BRIEF: Repeat exactly, and only, the lines from the line containing "Shown below are" through the last line of the records below, including both.

ENTRIES SHOWN:

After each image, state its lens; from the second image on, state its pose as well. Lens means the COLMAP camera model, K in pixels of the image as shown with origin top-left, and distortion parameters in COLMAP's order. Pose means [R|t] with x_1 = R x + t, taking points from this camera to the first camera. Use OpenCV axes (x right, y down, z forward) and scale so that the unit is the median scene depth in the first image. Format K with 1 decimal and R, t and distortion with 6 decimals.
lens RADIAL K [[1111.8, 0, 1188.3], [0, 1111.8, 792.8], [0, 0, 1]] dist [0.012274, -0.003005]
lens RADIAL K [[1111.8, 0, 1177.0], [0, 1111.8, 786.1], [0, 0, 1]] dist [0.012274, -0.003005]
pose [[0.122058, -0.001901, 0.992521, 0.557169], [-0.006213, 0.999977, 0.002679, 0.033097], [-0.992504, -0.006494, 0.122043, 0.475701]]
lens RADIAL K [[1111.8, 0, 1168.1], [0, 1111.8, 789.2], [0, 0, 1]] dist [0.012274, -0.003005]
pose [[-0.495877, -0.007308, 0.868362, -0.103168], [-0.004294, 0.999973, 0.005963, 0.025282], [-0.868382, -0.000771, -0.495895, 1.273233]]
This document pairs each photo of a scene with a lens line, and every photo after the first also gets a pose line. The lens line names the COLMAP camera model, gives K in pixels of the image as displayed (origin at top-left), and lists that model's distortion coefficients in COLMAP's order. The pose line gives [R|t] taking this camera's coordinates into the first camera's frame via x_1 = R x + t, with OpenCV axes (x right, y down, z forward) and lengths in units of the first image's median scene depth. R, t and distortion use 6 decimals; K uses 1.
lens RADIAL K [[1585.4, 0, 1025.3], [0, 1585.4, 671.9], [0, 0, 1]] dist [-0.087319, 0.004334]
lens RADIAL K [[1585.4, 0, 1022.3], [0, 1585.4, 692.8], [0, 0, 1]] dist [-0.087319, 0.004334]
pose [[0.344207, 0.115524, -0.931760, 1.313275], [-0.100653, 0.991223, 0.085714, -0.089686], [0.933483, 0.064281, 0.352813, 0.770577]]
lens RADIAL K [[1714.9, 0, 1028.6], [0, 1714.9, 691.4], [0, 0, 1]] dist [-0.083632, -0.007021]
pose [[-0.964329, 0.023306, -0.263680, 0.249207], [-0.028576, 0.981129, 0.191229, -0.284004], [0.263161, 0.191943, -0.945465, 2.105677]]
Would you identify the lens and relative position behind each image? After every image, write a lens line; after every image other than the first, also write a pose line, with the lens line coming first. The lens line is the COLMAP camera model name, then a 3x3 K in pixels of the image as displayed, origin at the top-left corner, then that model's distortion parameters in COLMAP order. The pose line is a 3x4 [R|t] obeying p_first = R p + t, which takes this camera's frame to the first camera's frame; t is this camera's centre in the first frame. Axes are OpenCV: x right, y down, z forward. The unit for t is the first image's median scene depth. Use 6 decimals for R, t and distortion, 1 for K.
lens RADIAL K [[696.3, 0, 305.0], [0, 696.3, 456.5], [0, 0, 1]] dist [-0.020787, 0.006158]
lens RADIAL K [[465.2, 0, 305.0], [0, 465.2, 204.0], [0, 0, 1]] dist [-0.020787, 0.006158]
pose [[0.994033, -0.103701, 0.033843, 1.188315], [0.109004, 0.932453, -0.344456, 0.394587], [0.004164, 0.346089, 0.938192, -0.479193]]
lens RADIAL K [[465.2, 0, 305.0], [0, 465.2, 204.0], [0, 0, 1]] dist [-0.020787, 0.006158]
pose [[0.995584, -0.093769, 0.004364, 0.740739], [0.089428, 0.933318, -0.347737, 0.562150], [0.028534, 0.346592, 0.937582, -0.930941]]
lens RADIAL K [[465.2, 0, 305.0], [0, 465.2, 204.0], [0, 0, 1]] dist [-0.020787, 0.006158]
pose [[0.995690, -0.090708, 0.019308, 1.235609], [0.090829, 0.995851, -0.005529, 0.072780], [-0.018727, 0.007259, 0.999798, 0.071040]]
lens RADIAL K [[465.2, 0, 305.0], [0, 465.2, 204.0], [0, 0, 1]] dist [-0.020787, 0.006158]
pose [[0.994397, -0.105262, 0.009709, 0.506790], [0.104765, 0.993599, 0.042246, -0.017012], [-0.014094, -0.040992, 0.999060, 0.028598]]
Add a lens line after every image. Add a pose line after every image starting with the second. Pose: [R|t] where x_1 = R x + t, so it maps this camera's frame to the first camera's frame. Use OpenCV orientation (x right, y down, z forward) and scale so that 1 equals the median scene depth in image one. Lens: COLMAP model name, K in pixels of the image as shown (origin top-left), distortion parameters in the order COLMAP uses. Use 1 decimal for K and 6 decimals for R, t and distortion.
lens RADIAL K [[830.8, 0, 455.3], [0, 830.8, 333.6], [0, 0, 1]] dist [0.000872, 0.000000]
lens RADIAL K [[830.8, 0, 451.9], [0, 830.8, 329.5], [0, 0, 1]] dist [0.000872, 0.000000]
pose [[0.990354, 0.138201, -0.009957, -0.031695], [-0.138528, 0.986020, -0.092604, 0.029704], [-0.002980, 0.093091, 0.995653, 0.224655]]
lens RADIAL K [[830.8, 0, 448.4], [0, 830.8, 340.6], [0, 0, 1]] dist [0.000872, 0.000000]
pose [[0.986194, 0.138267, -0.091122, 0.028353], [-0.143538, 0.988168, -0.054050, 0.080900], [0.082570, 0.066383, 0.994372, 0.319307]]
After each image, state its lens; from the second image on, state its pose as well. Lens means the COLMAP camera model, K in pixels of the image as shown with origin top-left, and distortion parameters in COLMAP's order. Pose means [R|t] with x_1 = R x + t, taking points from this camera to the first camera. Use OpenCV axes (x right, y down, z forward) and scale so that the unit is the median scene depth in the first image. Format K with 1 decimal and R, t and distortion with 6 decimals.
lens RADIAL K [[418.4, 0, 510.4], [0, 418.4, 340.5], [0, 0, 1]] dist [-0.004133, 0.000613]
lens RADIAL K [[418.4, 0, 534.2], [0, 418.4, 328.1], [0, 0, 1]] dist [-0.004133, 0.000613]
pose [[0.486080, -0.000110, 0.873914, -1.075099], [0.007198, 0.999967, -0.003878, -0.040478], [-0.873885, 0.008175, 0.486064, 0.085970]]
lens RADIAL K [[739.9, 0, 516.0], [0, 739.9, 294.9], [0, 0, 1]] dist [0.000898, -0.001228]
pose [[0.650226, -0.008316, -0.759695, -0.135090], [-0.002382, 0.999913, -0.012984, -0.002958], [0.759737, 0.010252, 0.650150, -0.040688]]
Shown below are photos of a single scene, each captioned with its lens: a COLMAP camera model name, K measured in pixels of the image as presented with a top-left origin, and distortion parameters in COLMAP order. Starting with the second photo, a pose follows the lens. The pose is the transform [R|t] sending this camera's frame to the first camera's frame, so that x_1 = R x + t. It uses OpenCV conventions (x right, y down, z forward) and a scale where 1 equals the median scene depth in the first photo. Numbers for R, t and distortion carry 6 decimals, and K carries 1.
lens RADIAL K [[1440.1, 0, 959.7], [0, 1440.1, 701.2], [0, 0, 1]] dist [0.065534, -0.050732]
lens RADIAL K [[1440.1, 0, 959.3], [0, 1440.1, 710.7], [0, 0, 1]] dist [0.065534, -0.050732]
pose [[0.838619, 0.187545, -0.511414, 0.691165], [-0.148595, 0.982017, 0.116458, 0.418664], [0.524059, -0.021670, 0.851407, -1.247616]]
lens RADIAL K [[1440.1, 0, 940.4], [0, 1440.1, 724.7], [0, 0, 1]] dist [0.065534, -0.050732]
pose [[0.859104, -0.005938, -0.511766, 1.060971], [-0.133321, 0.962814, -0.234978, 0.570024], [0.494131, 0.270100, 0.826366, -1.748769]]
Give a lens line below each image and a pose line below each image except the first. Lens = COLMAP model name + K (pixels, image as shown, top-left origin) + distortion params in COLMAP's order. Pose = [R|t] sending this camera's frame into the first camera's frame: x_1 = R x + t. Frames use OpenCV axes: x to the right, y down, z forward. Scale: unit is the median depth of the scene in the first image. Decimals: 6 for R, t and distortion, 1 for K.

WRITTEN ANSWER:
Shown below are photos of a single scene, each captioned with its lens: a COLMAP camera model name, K measured in pixels of the image as presented with a top-left origin, and distortion parameters in COLMAP order. Starting with the second photo, a pose follows the lens. The pose is the transform [R|t] sending this camera's frame to the first camera's frame, so that x_1 = R x + t. It uses OpenCV conventions (x right, y down, z forward) and a scale where 1 equals the median scene depth in the first photo. Numbers for R, t and distortion carry 6 decimals, and K carries 1.
lens RADIAL K [[1440.1, 0, 959.7], [0, 1440.1, 701.2], [0, 0, 1]] dist [0.065534, -0.050732]
lens RADIAL K [[1440.1, 0, 959.3], [0, 1440.1, 710.7], [0, 0, 1]] dist [0.065534, -0.050732]
pose [[0.838619, 0.187545, -0.511414, 0.691165], [-0.148595, 0.982017, 0.116458, 0.418664], [0.524059, -0.021670, 0.851407, -1.247616]]
lens RADIAL K [[1440.1, 0, 940.4], [0, 1440.1, 724.7], [0, 0, 1]] dist [0.065534, -0.050732]
pose [[0.859104, -0.005938, -0.511766, 1.060971], [-0.133321, 0.962814, -0.234978, 0.570024], [0.494131, 0.270100, 0.826366, -1.748769]]
Give a lens line below each image and a pose line below each image except the first. Lens = COLMAP model name + K (pixels, image as shown, top-left origin) + distortion params in COLMAP's order. Pose = [R|t] sending this camera's frame into the first camera's frame: x_1 = R x + t. Frames use OpenCV axes: x to the right, y down, z forward. Scale: unit is the median depth of the scene in the first image. Decimals: 6 for R, t and distortion, 1 for K.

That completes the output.